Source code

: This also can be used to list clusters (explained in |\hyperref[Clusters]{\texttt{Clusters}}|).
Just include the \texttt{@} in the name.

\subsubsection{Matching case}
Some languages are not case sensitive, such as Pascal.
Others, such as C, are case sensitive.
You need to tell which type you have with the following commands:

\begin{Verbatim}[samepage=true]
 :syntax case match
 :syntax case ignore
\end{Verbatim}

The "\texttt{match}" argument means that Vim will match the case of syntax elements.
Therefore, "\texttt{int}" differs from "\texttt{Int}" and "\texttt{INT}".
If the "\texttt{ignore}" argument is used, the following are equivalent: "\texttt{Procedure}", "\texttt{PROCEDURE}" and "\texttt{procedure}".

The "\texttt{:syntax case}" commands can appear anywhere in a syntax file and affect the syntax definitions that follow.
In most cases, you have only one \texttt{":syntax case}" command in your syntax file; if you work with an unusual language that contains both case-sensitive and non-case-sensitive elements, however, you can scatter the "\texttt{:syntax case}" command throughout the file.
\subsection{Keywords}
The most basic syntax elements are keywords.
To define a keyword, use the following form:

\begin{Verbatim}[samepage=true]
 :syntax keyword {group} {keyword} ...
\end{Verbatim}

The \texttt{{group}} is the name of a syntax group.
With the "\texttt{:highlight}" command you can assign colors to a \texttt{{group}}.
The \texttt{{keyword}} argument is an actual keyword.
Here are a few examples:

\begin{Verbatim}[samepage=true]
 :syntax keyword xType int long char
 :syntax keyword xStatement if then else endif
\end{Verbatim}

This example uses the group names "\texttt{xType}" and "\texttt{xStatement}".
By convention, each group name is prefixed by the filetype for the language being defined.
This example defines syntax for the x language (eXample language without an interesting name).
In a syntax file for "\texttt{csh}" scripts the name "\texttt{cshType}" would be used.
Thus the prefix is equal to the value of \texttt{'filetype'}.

--------------------------------

Tell how many lines in the material contain the string "such". Nothing but the number is needed.

2